The amount was spent in three areas, namely health, agriculture and food security, and extractive governance in the three regions. The Agricultural Advocacy Manager of Oxfam, Mr. Mohammed-Anwar Sadat Adam, disclosed this to the Business Chronicle in Accra over the weekend.
She stated that: 'We are focusing mainly on northern Ghana, because of the challenges in that area. We are also working in mining areas of the south. Apart from these, we are working at the national level as well.'
The Country Director of Oxfam, Mr. Sebastian Tiah, added: 'We have field base programmes in the northern parts of the country. We also have the national programmes such as the GROW.' 'What GROW is saying is that the government must invest in agriculture,' he noted.
Mr. Tiah called on the government to develop integrated strategies to build poor people's resilience to hunger, by creating jobs, adapting to climate change, and social protection policies that target vulnerable small-scale food producers.

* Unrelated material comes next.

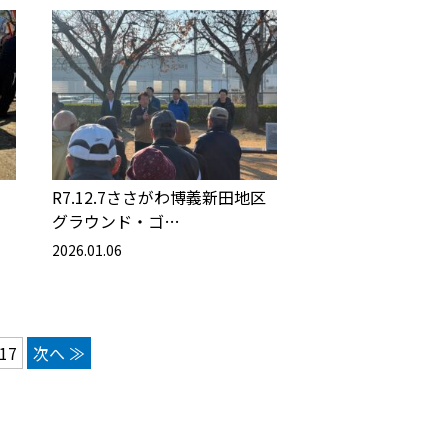
R7.12.7ささがわ博義新田地区
グラウンド・ゴ…
2026.01.06
17
次へ ≫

Public and donor investments in agriculture must be predictable, transparent, untied and channeled through a sector wide approach/budget support, and complemented by funding for civil society organisations, both as partners in ensuring accountability, and as complementary service providers, he explained.
Earlier, Oxfam, in partnership with over 15 community-based and civil society organisations across Ghana, held a civil society festival.
The festival provided space for conversation about critical issues concerning local communities, civil society, and other actors in Ghana. The format was largely interactive with exhibition of works by Oxfam and partners.
The exhibition showcased important development activities undertaken by Oxfam and partners in Ghana, and discussed issues on accountability in extractive industry, free healthcare for all, and agriculture and food security.
Staff from Oxfam and partners, as well as community members, exhibited and discussed the services they provide to local communities, which they believe, have, or may be, positively impacted by the projects supported by these organisations in Ghana.
Also, Oxfam and partners showed some thought-provoking video documentaries taken from some of their working communities. These video documentaries were on food security, agric management, extractive industry, and maternal health.